● **Exercise requirements**
Return, in their exact form, the lines that lie between the start of the data below and the line containing "immunohistochemical staining in", with both ends included.

● **Dataset entries**
((
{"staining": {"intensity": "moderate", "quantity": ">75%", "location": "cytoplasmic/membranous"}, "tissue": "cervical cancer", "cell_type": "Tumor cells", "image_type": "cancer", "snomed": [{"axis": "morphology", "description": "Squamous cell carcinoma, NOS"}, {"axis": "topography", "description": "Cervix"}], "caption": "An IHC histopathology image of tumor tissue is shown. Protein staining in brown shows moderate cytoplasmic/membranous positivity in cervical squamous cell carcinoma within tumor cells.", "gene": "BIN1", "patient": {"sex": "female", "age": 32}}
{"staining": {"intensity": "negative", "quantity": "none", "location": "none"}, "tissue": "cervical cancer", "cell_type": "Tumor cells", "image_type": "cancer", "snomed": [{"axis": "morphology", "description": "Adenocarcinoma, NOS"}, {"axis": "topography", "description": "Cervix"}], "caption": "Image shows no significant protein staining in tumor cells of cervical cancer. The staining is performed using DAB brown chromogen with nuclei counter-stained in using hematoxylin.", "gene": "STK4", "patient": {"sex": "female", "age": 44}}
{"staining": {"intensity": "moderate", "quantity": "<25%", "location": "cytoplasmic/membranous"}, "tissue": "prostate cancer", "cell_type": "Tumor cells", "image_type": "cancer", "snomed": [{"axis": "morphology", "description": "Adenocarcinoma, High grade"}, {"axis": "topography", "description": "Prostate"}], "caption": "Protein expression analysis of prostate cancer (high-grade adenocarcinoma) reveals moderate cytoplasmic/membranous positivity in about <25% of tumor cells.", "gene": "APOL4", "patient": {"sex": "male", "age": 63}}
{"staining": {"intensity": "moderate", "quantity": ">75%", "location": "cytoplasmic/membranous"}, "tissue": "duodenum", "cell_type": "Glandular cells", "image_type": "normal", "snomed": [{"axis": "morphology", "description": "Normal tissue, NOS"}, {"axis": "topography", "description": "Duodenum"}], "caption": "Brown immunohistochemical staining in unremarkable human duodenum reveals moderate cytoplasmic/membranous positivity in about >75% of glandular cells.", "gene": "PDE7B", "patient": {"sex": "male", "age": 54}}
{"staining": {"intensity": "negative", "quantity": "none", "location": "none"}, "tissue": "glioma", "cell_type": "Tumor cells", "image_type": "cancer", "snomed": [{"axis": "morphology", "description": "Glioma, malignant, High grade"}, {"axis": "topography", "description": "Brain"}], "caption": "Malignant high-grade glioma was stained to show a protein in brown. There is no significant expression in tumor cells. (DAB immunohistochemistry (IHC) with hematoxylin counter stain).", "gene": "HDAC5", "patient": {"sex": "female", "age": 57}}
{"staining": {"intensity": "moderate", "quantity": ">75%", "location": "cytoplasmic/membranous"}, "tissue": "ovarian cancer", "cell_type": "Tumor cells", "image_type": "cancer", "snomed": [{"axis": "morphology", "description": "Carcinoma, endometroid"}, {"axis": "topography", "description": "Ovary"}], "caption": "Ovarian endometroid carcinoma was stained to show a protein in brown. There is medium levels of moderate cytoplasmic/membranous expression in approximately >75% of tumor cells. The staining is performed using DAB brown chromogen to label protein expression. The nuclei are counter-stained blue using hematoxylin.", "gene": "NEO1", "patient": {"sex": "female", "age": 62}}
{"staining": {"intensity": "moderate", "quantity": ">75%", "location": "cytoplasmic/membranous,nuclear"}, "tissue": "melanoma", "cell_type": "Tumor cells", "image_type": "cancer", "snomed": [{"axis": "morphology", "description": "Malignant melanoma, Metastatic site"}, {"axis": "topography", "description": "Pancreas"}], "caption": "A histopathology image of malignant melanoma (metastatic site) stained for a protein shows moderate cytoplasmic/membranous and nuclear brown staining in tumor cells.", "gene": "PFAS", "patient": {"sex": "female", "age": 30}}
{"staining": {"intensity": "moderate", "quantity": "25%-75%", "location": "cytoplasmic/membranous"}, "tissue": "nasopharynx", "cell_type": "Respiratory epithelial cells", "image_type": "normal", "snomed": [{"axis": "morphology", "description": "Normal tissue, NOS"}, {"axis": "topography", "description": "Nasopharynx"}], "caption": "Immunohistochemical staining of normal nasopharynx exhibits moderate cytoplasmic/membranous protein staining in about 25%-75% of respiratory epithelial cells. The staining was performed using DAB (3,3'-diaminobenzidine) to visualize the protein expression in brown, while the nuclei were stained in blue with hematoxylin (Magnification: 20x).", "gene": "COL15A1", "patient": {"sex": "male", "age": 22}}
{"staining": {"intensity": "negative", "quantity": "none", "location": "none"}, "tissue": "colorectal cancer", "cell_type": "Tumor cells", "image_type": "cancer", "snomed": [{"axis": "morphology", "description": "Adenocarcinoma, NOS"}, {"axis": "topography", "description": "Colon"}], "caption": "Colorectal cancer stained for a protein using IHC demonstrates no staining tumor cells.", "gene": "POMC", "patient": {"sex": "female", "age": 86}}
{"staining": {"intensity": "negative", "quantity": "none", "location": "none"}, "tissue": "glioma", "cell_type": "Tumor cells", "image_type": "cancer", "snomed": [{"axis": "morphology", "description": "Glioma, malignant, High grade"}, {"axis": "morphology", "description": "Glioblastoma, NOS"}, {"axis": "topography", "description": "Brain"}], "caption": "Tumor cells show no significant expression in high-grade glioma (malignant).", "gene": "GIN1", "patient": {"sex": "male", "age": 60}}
))
● **Answer for the task**
{"staining": {"intensity": "moderate", "quantity": ">75%", "location": "cytoplasmic/membranous"}, "tissue": "cervical cancer", "cell_type": "Tumor cells", "image_type": "cancer", "snomed": [{"axis": "morphology", "description": "Squamous cell carcinoma, NOS"}, {"axis": "topography", "description": "Cervix"}], "caption": "An IHC histopathology image of tumor tissue is shown. Protein staining in brown shows moderate cytoplasmic/membranous positivity in cervical squamous cell carcinoma within tumor cells.", "gene": "BIN1", "patient": {"sex": "female", "age": 32}}
{"staining": {"intensity": "negative", "quantity": "none", "location": "none"}, "tissue": "cervical cancer", "cell_type": "Tumor cells", "image_type": "cancer", "snomed": [{"axis": "morphology", "description": "Adenocarcinoma, NOS"}, {"axis": "topography", "description": "Cervix"}], "caption": "Image shows no significant protein staining in tumor cells of cervical cancer. The staining is performed using DAB brown chromogen with nuclei counter-stained in using hematoxylin.", "gene": "STK4", "patient": {"sex": "female", "age": 44}}
{"staining": {"intensity": "moderate", "quantity": "<25%", "location": "cytoplasmic/membranous"}, "tissue": "prostate cancer", "cell_type": "Tumor cells", "image_type": "cancer", "snomed": [{"axis": "morphology", "description": "Adenocarcinoma, High grade"}, {"axis": "topography", "description": "Prostate"}], "caption": "Protein expression analysis of prostate cancer (high-grade adenocarcinoma) reveals moderate cytoplasmic/membranous positivity in about <25% of tumor cells.", "gene": "APOL4", "patient": {"sex": "male", "age": 63}}
{"staining": {"intensity": "moderate", "quantity": ">75%", "location": "cytoplasmic/membranous"}, "tissue": "duodenum", "cell_type": "Glandular cells", "image_type": "normal", "snomed": [{"axis": "morphology", "description": "Normal tissue, NOS"}, {"axis": "topography", "description": "Duodenum"}], "caption": "Brown immunohistochemical staining in unremarkable human duodenum reveals moderate cytoplasmic/membranous positivity in about >75% of glandular cells.", "gene": "PDE7B", "patient": {"sex": "male", "age": 54}}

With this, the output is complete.